Nos convoca hoy aquí la
santidad de Ignacio. No hemos sido convocados para festejar a ninguno de los
poderosos notables de su tiempo, que tuvieron resonancia en su momento, y que luego
se perdieron en el olvido. Nos reunimos a causa de la santidad de un hombre que,
una vez convertido, fue trasparencia de la santidad de Dios en su vida. De un
hombre que, como dice el Papa Francisco en su exhortación “Gaudete et exultate”, estuvo abierto a Dios en todo y para ello
optó por él y eligió a Dios una y otra vez (GE, 15).
Todo lo que no sea
santidad y respuesta entregada a la llamada de Dios, irá pasando al olvido sin
dejar huella.
En mi debilidad te haces fuerte, Señor
Pero ¿cómo fue
encontrado Ignacio por Dios? El Señor encontró a Ignacio de Loyola en sus
límites. Todos conocemos la historia. En su orfandad, Ignacio tuvo que salir
por el mundo a buscarse la vida. La institución del mayorazgo vasco le excluía
de la posibilidad de un futuro familiar próspero. Primero fue a Castilla a
servir al Contador del Rey, Juan Velázquez de Cuéllar, cuya esposa, María de
Velasco, estaba emparentada con la familia de Ignacio. Allí aprendió Ignacio la
vida de la corte y conoció el ambiente cultural de la época, además de los usos
y costumbres de la burocracia y del manejo de las armas. Pero cuando el
Contador cayó en desgracia (así pasa la gloria del mundo…), Ignacio tuvo que abandonar
Castilla y ponerse al servicio del Duque de Nájera y de su ejército, que
trataba de defender la frontera española ante las incursiones de los franceses.
Hasta que, en el famoso asedio de la ciudad de Pamplona, en 1521, Ignacio es
herido y conducido de nuevo a la casa familiar de Loyola.
Ese viaje fue el
comienzo del proceso de su conversión. ¿Qué pensaría Iñigo en aquel largo
camino en medio de sus dolores?... La herida de Ignacio le puso en una
situación límite: el dolor, la proximidad de la muerte, la soledad y la
postración de la convalecencia. Todos sus viejos sueños de caballero se estaban
viniendo abajo. Por eso luchaba, para que su cuerpo no quedara deforme, aunque
tuviera que pasar por los grandes dolores de aquellas operaciones carniceras.
En semejante situación
de debilidad Ignacio era una persona inútil para el futuro mundano del vano
honor y de las apariencias.
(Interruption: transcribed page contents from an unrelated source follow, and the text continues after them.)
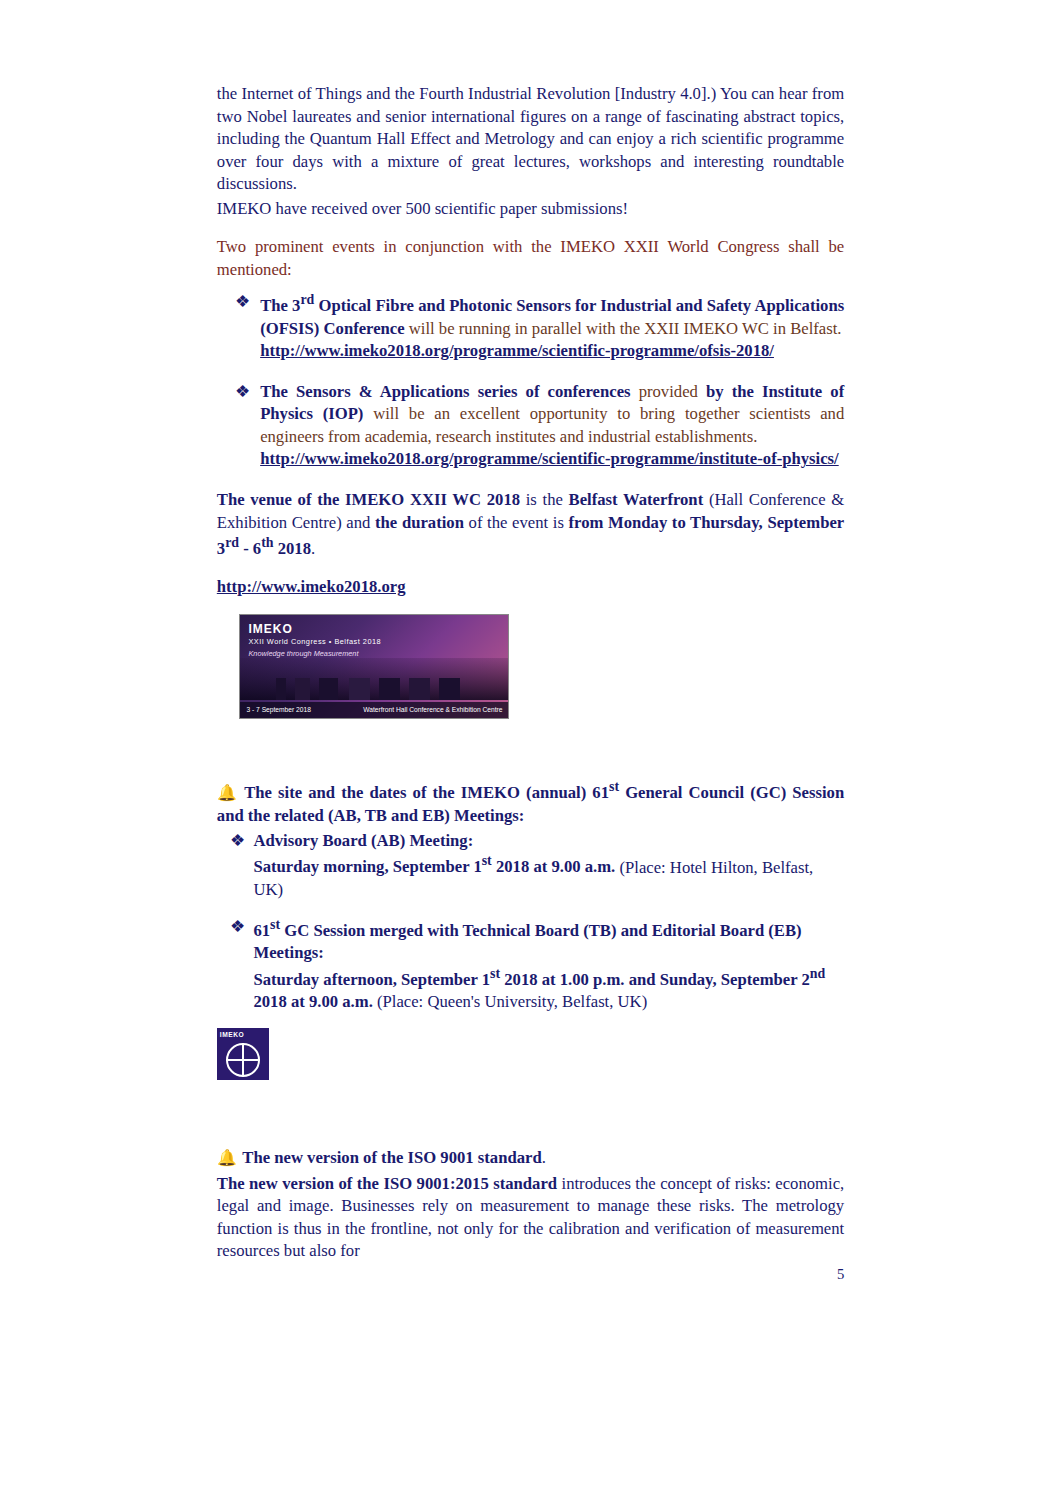the Internet of Things and the Fourth Industrial Revolution [Industry 4.0].) You can hear from two Nobel laureates and senior international figures on a range of fascinating abstract topics, including the Quantum Hall Effect and Metrology and can enjoy a rich scientific programme over four days with a mixture of great lectures, workshops and interesting roundtable discussions.
IMEKO have received over 500 scientific paper submissions!
Two prominent events in conjunction with the IMEKO XXII World Congress shall be mentioned:
The 3rd Optical Fibre and Photonic Sensors for Industrial and Safety Applications (OFSIS) Conference will be running in parallel with the XXII IMEKO WC in Belfast.
http://www.imeko2018.org/programme/scientific-programme/ofsis-2018/
The Sensors & Applications series of conferences provided by the Institute of Physics (IOP) will be an excellent opportunity to bring together scientists and engineers from academia, research institutes and industrial establishments.
http://www.imeko2018.org/programme/scientific-programme/institute-of-physics/
The venue of the IMEKO XXII WC 2018 is the Belfast Waterfront (Hall Conference & Exhibition Centre) and the duration of the event is from Monday to Thursday, September 3rd - 6th 2018.
http://www.imeko2018.org
IMEKOXXII World Congress • Belfast 2018
Knowledge through Measurement
3 - 7 September 2018 Waterfront Hall Conference & Exhibition Centre
The site and the dates of the IMEKO (annual) 61st General Council (GC) Session and the related (AB, TB and EB) Meetings:
Advisory Board (AB) Meeting:
Saturday morning, September 1st 2018 at 9.00 a.m. (Place: Hotel Hilton, Belfast, UK)
61st GC Session merged with Technical Board (TB) and Editorial Board (EB) Meetings:
Saturday afternoon, September 1st 2018 at 1.00 p.m. and Sunday, September 2nd 2018 at 9.00 a.m. (Place: Queen's University, Belfast, UK)
IMEKO
The new version of the ISO 9001 standard.
The new version of the ISO 9001:2015 standard introduces the concept of risks: economic, legal and image. Businesses rely on measurement to manage these risks. The metrology function is thus in the frontline, not only for the calibration and verification of measurement resources but also for
5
Y sin embargo es ahí, precisamente, donde Dios sale
a su encuentro. Pablo fue encontrado por el Señor en el camino de Damasco,
tirado en el suelo y ciego; Francisco de Asís recorriendo desnudo las calles de
su ciudad. Ignacio es alcanzado, postrado y convaleciente, en su cama del
tercer piso de la casa torre de Loyola.
La vida de Ignacio nos
muestra cómo Dios nos encuentra precisamente allí donde nuestros límites nos
impiden ya caminar. Solemos imaginar a Dios en lo grande, en lo maravilloso, en
lo acabado, en lo perfecto, en el triunfo y en la gloria. Pero no es así, porque
Dios se nos muestra más bien en lo frágil, en la debilidad, en lo que más nos
cuesta asumir. Allí donde no llega el hombre, es donde se hace más presente el
Señor. De modo que nuestros límites humanos se convierten en la manifestación
de Dios, en su teofanía: sólo descalzos, como Moisés, podremos acercarnos a la
zarza ardiente de su amor.
Y hoy, ¿cuáles son nuestros límites? ¿Qué cosas nos impiden avanzar? ¿Qué situaciones, personas o sentimientos me hacen sentir frágil, débil y amenazado?